BullyBanks, which plans to hold its first Scottish conference in Glasgow early in 2013, is also hoping to set up a meeting with Clydesdale Bank. It has historically refused to review sales of its most widely sold loan product, claiming it is a "simple fixed rate loan that does not contain a derivative", though independent experts claim that it contains an "embedded swap".

The all-party parliamentary group of MPs which is monitoring the issue is now urging the FSA to require banks to suspend interest rate payments on IRSAs automatically, rather than on a case by case basis, and says it still fears the process will be "skewed in favour of the banks".

MP Guto Bebb, the group's chairman, said: "It is disappointing the pilot scheme hasn't been completed and reviewed before Christmas as originally expected, however I understand this is as a result of differing methodologies used by the banks. For example, we heard anecdotally there are 90,000 pieces of evidence for 30 pilot cases submitted by one of the banks, with one case amounting to 31 lever arch files of evidence."

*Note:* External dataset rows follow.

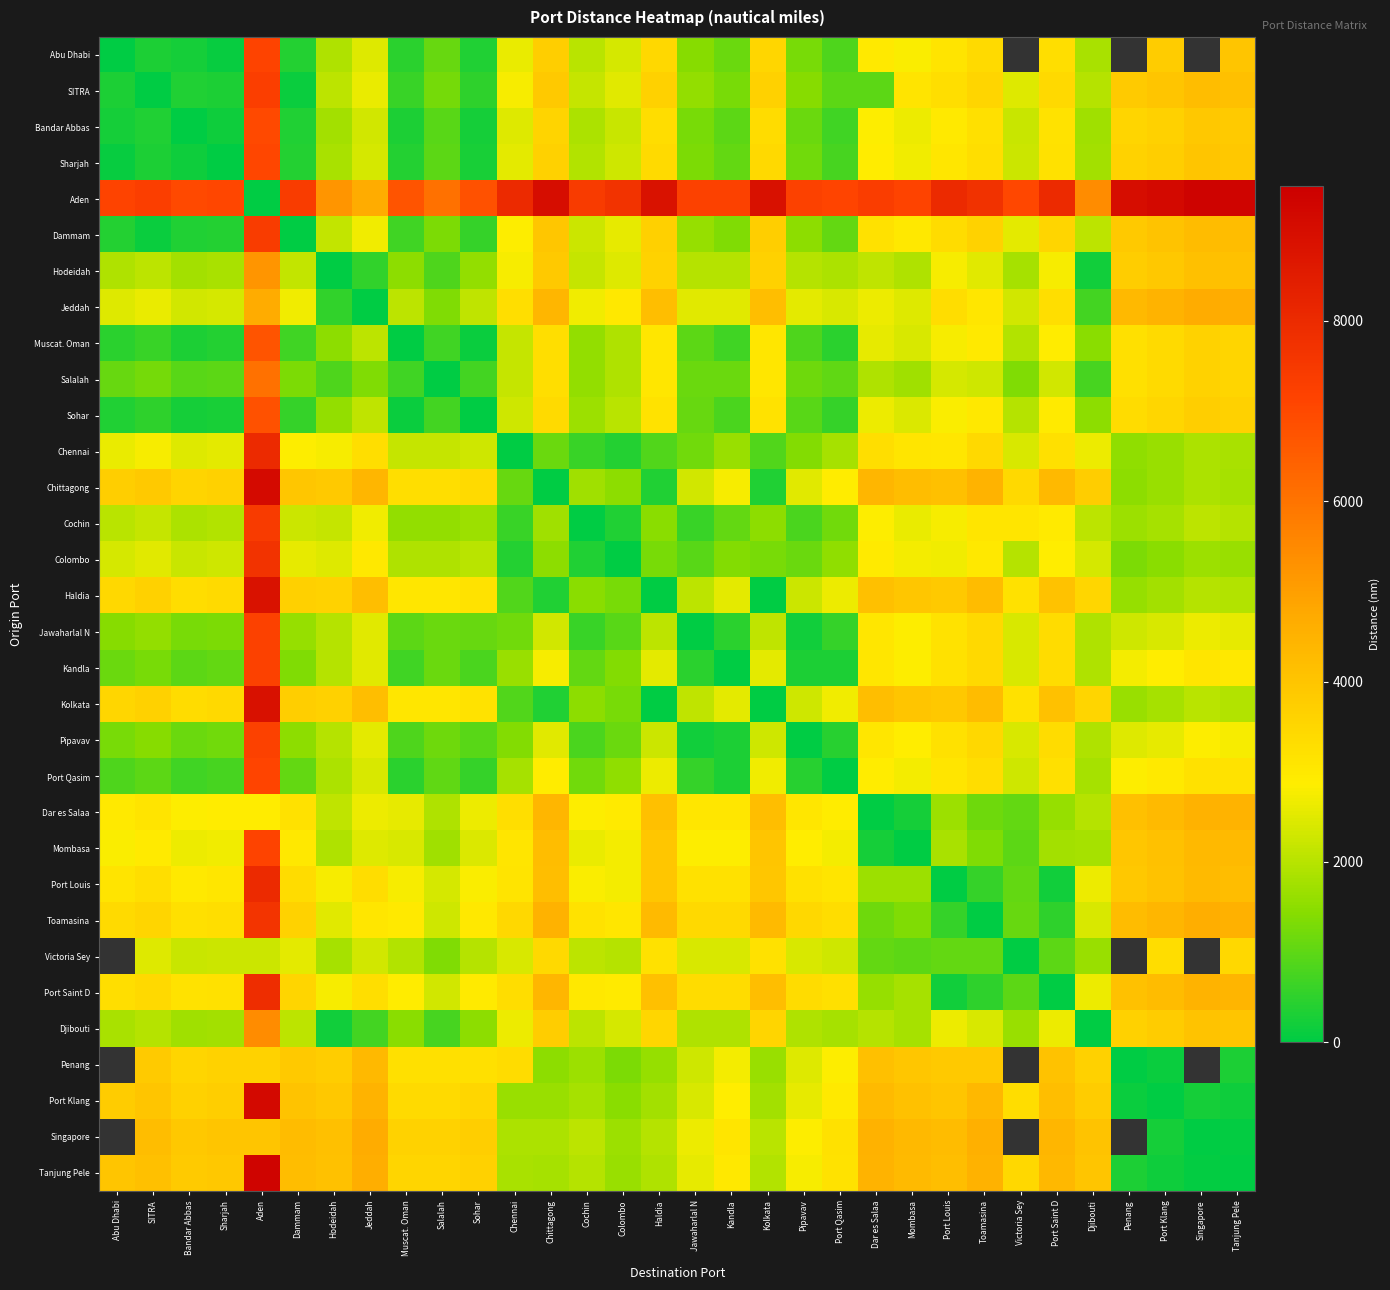

Which label corresponds to the smallest value in the chart?

Abu Dhabi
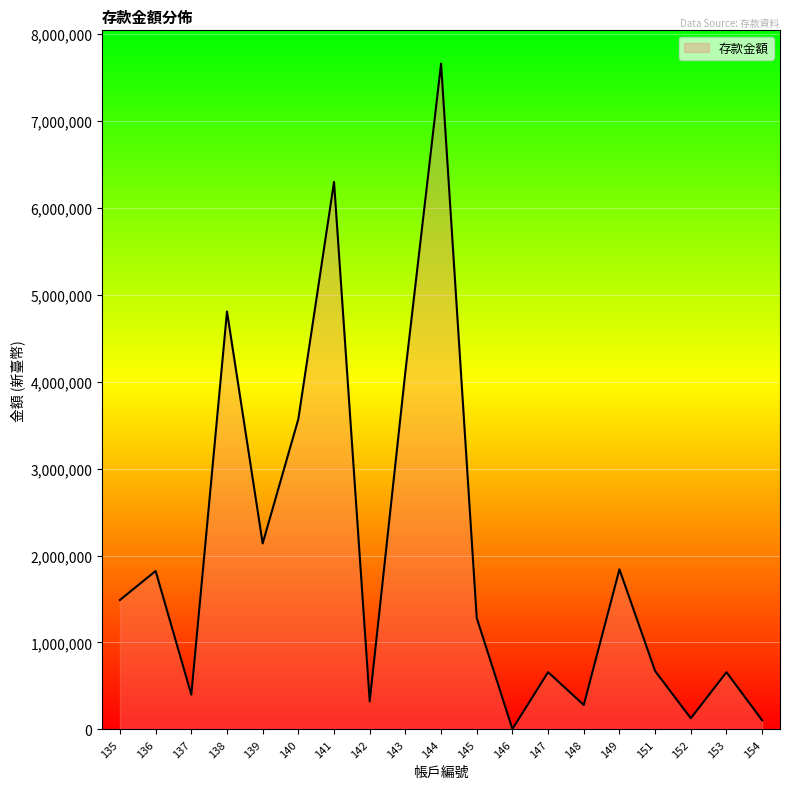

At which label does the data first exceed 1282627?

135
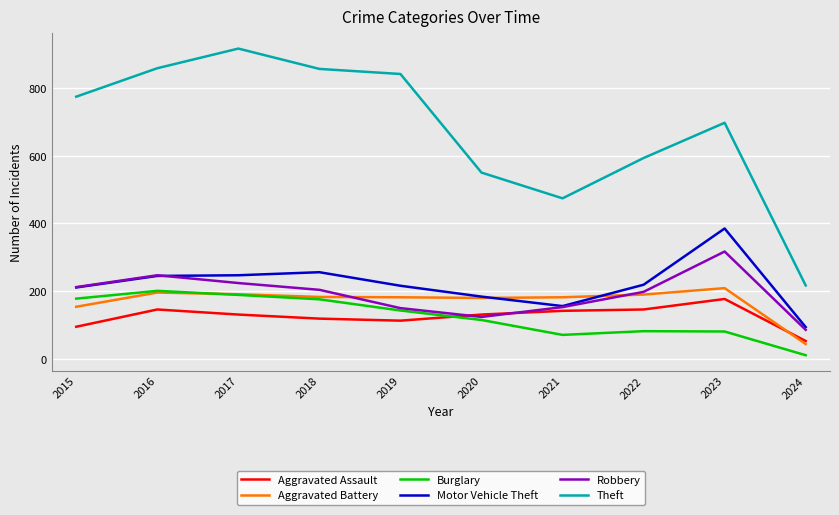

True or false: Robbery has a value of 247 at 2016.

True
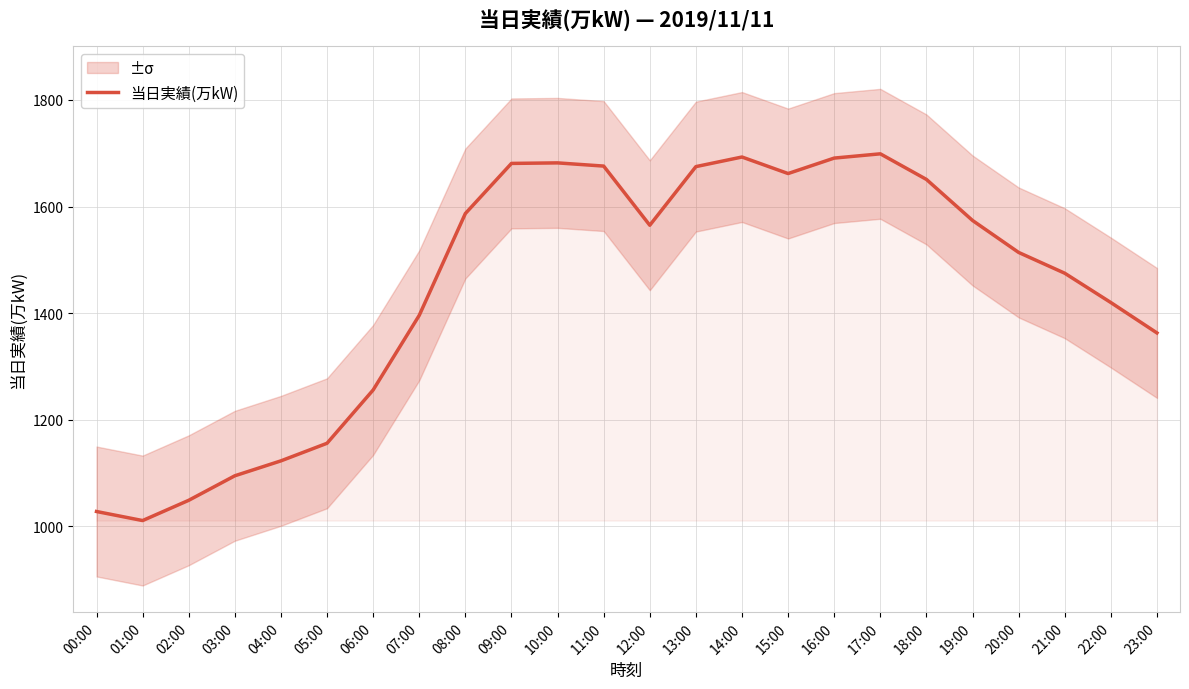

What is the value of the 4th point from the left?

1095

Mr Bebb added: "It is crucial the FSA and the banks understand that time is of the essence for many small businesses facing financial ruin."

Mr Roe says there is still no timetable for completing the review, and that "the absence of a clear description of what constitutes 'fair and reasonable redress' continues to be a major stumbling block to Bully-Banks' support of the FSA scheme".

The group is meantime advising members to continue to instruct solicitors to keep open the option of litigation.